Despite the watering-down of the American draft resolution on extending the 13-year-old arms embargo, it is all but certain to be rejected. The first version, laden with rhetoric condemning the regime in Tehran, required other countries to join the U.S. in sanctioning individuals and entities, as well as interdicting cargo to and from Iran. The new text simply calls for the weapons ban on Iran to be extended “until the Security Council decides otherwise,” arguing this is “essential to the maintenance of international peace and security.”
The climb-down may buy some votes in the council, but it is not certain U.S. Ambassador Kelly Craft can secure the nine votes needed to force Russia and China to exercise their vetoes. Even if she does so, it will be the hollowest of victories.
Secretary of State Mike Pompeo cannot rely on European support for his next gambit: an attempt to reimpose U.S. sanctions that were eased when Iran signed the 2015 nuclear deal with the world powers. Known as the Joint Comprehensive Plan of Action, the deal allows participants to “snap back” sanctions — including the weapons ban — if they judge Iran to be in contravention of the terms.
But the other signatories, including the Europeans, are loath to allow this. They argue that the U.S. forfeited its right to trigger a snap-back in 2018, when it pulled out of the JCPOA.
At the time, the Trump administration argued — correctly — that the JCPOA was deeply flawed: Its restrictions on Iran’s nuclear program expire too soon, and it does nothing to restrain Tehran’s other menacing activities, such as the sponsorship of terrorism and proxy militias across the Middle East, and the development of ballistic missiles.
Since then, Trump and Pompeo have made little effort to sell this argument to the Europeans, choosing instead to demand their deference. All the while, the president and his officials have attacked their closest allies over a host of other issues, ranging from trade terms to NATO dues.
Small wonder, then, that the Europeans are disinclined to help the U.S. at the Security Council. They argue that a sanctions snap-back would kill the JCPOA — a specious objection since the deal is already dead, and Iran is in breach of its terms.

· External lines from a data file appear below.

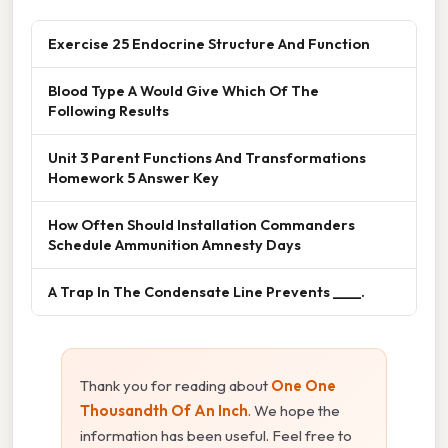
Exercise 25 Endocrine Structure And Function
Blood Type A Would Give Which Of The
Following Results
Unit 3 Parent Functions And Transformations
Homework 5 Answer Key
How Often Should Installation Commanders
Schedule Ammunition Amnesty Days
A Trap In The Condensate Line Prevents ____.
Thank you for reading about
One One
Thousandth Of An Inch
. We hope the
information has been useful. Feel free to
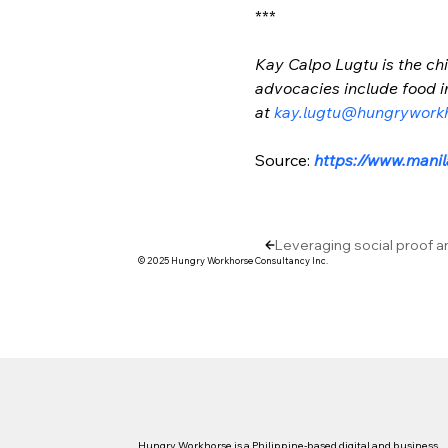
***
Kay Calpo Lugtu is the chi
advocacies include food in
at 
kay.lugtu@hungrywork
Source: 
https://www.mani
Leveraging social proof a
© 2025 Hungry Workhorse Consultancy Inc.
Hungry Workhorse is a Philippine-based digital and business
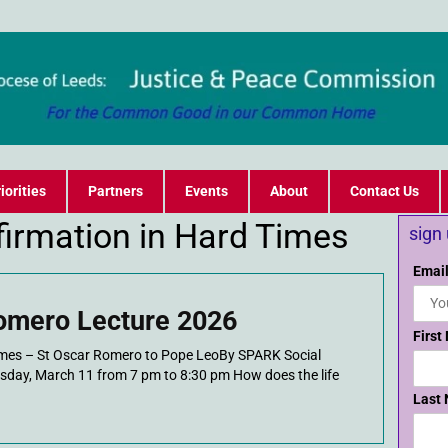
iorities
Partners
Events
About
Contact Us
ffirmation in Hard Times
sign
Email
omero Lecture 2026
First
Times – St Oscar Romero to Pope LeoBy SPARK Social
esday, March 11 from 7 pm to 8:30 pm How does the life
Last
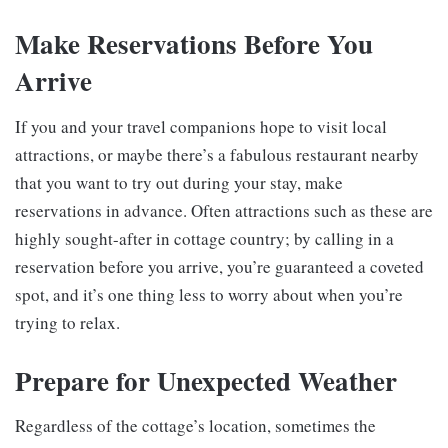
Make Reservations Before You
Arrive
If you and your travel companions hope to visit local
attractions, or maybe there’s a fabulous restaurant nearby
that you want to try out during your stay, make
reservations in advance. Often attractions such as these are
highly sought-after in cottage country; by calling in a
reservation before you arrive, you’re guaranteed a coveted
spot, and it’s one thing less to worry about when you’re
trying to relax.
Prepare for Unexpected Weather
Regardless of the cottage’s location, sometimes the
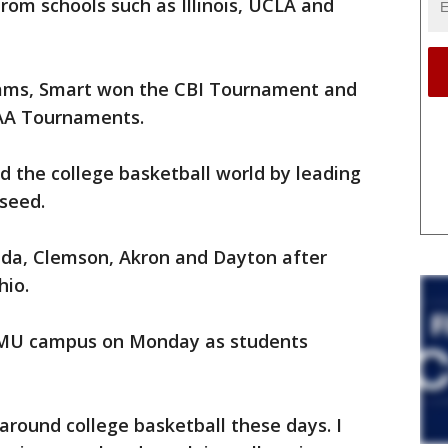
om schools such as Illinois, UCLA and
 Rams, Smart won the CBI Tournament and
CAA Tournaments.
 the college basketball world by leading
 seed.
rida, Clemson, Akron and Dayton after
hio.
 MU campus on Monday as students
around college basketball these days. I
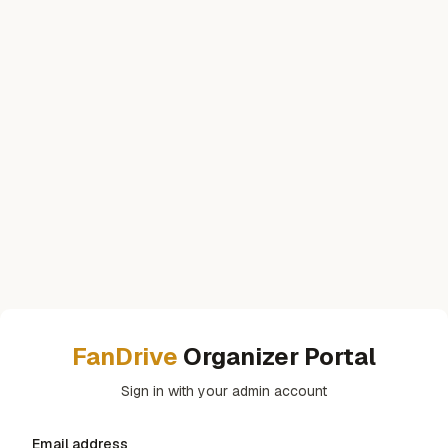
FanDrive
Organizer Portal
Sign in with your admin account
Email address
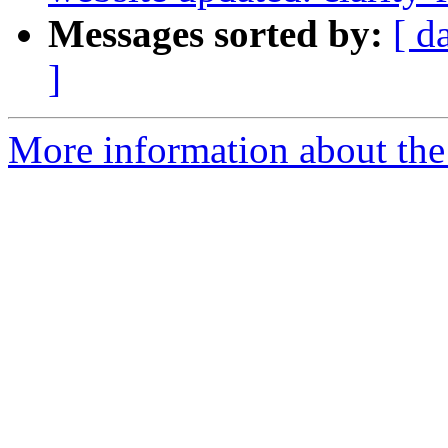
Messages sorted by:
[ d
]
More information about the p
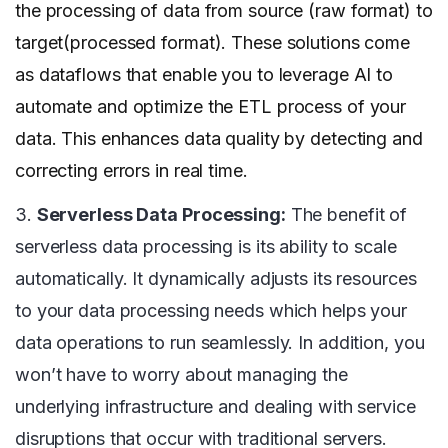
the processing of data from source (raw format) to
target(processed format). These solutions come
as dataflows that enable you to leverage AI to
automate and optimize the ETL process of your
data. This enhances data quality by detecting and
correcting errors in real time.
3.
Serverless Data Processing:
The benefit of
serverless data processing is its ability to scale
automatically. It dynamically adjusts its resources
to your data processing needs which helps your
data operations to run seamlessly. In addition, you
won’t have to worry about managing the
underlying infrastructure and dealing with service
disruptions that occur with traditional servers.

Having burned its own bridges with Europe, the Trump administration might have used intermediaries to make its case, and the most obvious candidates would have been the Arab states that have the most to fear from an Iran with easy access to Chinese and Russian arms. But here, too, its efforts amounted to too little, too late. The Gulf Cooperation Council last week issued a statement calling on the Security Council to extend the embargo — but by then, the cause was already lost.
With the Council unlikely to extend the weapons ban, and the chances of a snap-back looking slim, the main hope of denying Iran access to sophisticated arms may rest on the threat of American sanctions against weapons manufacturers. Of course, the threat would be more potent if accompanied by European sanctions as well. But the Trump administration will have to get by without even a little help from America’s friends.
This column does not necessarily reflect the opinion of the editorial board or Bloomberg LP and its owners.